Dry conditions are not unusual, but the scale of this year’s drought is unique. Roughly 80 per cent of Western Canada’s agriculture land is experiencing drought, which means, for example, as crops fail and pastures wither, there is a shortage of cattle feed across the Prairies. The federal Minister of Agriculture and Agri-Food, Marie-Claude Bibeau, will tour Manitoba’s Interlake region Thursday as governments weigh relief programs.

Mr. Dreeshen said about 75 per cent of farmers in Alberta have insurance through Agricultural Financial Services Corp. It has executed about 300 early assessments and has another 255 scheduled for this week, he said.

“The way that crop expectations and yield forecasts are dropping ... in the next month or so, we’ll probably hit $1-billion of yield loss,” Mr. Dreeshen said in an interview Wednesday. Farmers and ranchers seek early assessments on poor crops because they can then use the surviving plants for livestock feed, salvaging some nutritional value before they deteriorate further.

Trevor Hadwen, an agroclimate specialist at Agri-Food Canada, said large parts of the West are going through a one-in-20-year drought and parts of Manitoba and Saskatchewan are experiencing a one-in-50-year situation.

“To have the entire region – or almost the entire region – in such severe drought is extremely uncommon,” he said. About 25 per cent of Manitoba’s agriculture land is in a one-in-50-year drought, Mr. Hadwen said.

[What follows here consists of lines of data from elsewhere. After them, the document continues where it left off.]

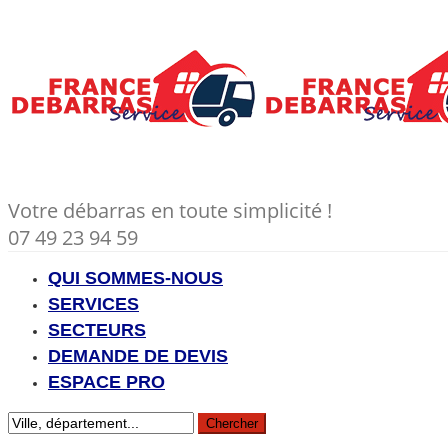
Votre débarras en toute simplicité !
07 49 23 94 59
QUI SOMMES-NOUS
SERVICES
SECTEURS
DEMANDE DE DEVIS
ESPACE PRO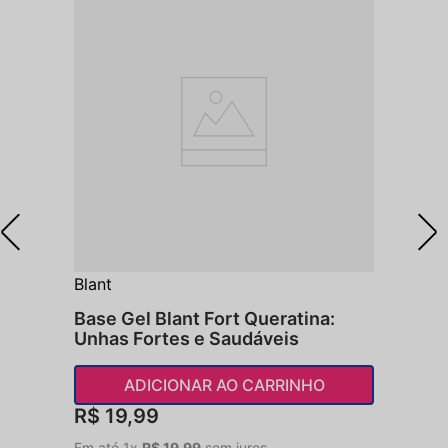
Blant
Base Gel Blant Fort Queratina:
Unhas Fortes e Saudáveis
ADICIONAR AO CARRINHO
R$
19
,
99
Em até
1
x
R$
19
,
99
sem juros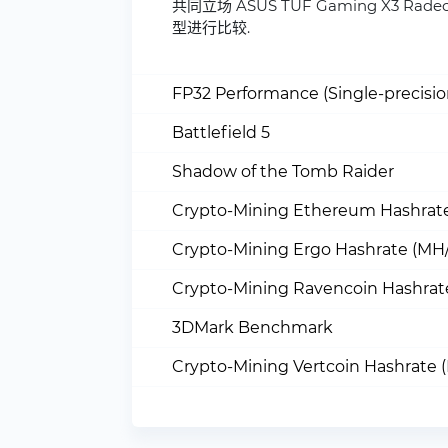
共同立场 ASUS TUF Gaming X3 R
型进行比较.
FP32 Performance (Single-precisi
Battlefield 5
Shadow of the Tomb Raider
Crypto-Mining Ethereum Hashrate
Crypto-Mining Ergo Hashrate (MH/
Crypto-Mining Ravencoin Hashrat
3DMark Benchmark
Crypto-Mining Vertcoin Hashrate 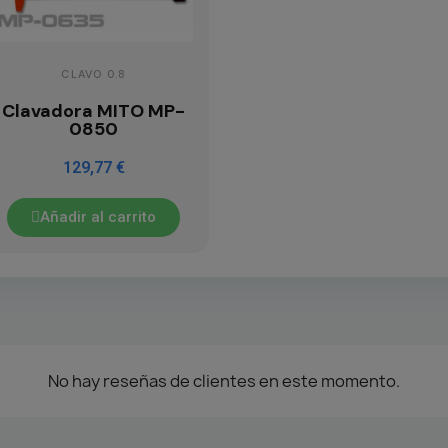
CLAVO 0.8
Clavadora MITO MP-
0850
129,77 €
Añadir al carrito
No hay reseñas de clientes en este momento.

The drought has been building for more than a year. Parts of Western Canada have been dry since last summer and winter was short on snow, Mr. Hadwen noted. Without soil moisture in the spring, farmers and ranchers were counting on seasonal rainfall to keep their crops and pastures healthy.

But Western Canada typically does not receive enough rain in the growing season to get by without support from moisture in the ground, Mr. Hadwen said. The heat wave in June and July amplified problems tied to the dry soil and lack of rain.

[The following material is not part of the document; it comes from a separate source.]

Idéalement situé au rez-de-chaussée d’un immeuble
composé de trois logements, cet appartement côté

Jake Kirschenman farms in Alberta and Saskatchewan and eschews crop insurance. He was fixing his swather in a field of triticale the other day when he dropped a bolt. The crop was ugly, lacking value or hope for a comeback. He was cutting it for salvage, for cattle feed.

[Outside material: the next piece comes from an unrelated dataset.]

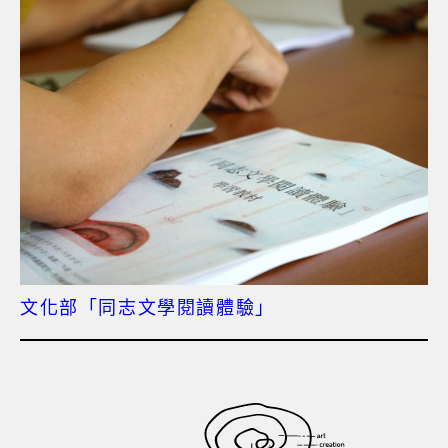
文化部「同志文學閱讀體驗」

The bolt fell in a crack in the Saskatchewan soil. He stuck his hand in the gap, up to his wrist, to retrieve it.

“There was no way I could ever find it,” he said. The crack was too big. “I’ve never seen anything like that before.”

Alberta, Manitoba, Ontario, British Columbia and Saskatchewan have requested support from the federal government through the AgriRecovery framework. Federal and provincial officials are now designing disaster relief programs province-by-province, and Ottawa and the respective provincial capitals will share the tab. Mr. Dreeshen, the provincial Agriculture Minister, noted these funds can help offset the cost of uninsurable added expenses, like temporary fencing around fields so cattle can graze on crops that are not worth harvesting.

Ms. Bibeau, the federal Agriculture Minister, said Ottawa is working with provinces on a number of measures, such as AgriRecovery. “We are working around the clock to turn those around as quickly as possible to help farmers with the extraordinary costs they face,” she said in a statement.

Alberta’s Cypress County on Tuesday declared a state of emergency and made plans to push federal and provincial legislators for relief. Dustin Vossler, a councillor and local farmer, said Cypress County wants the government to ease the guidelines on crop and grass insurance. For example, crop insurance could provide full coverage for fields that will yield just 10 bushels per acre, rather than setting the ceiling at three bushels per acre, Mr. Vossler said.

“In a year like this year, that would be very, very helpful for producers,” Mr. Vossler said, noting his crops are irrigated so he is not in as rough shape as others.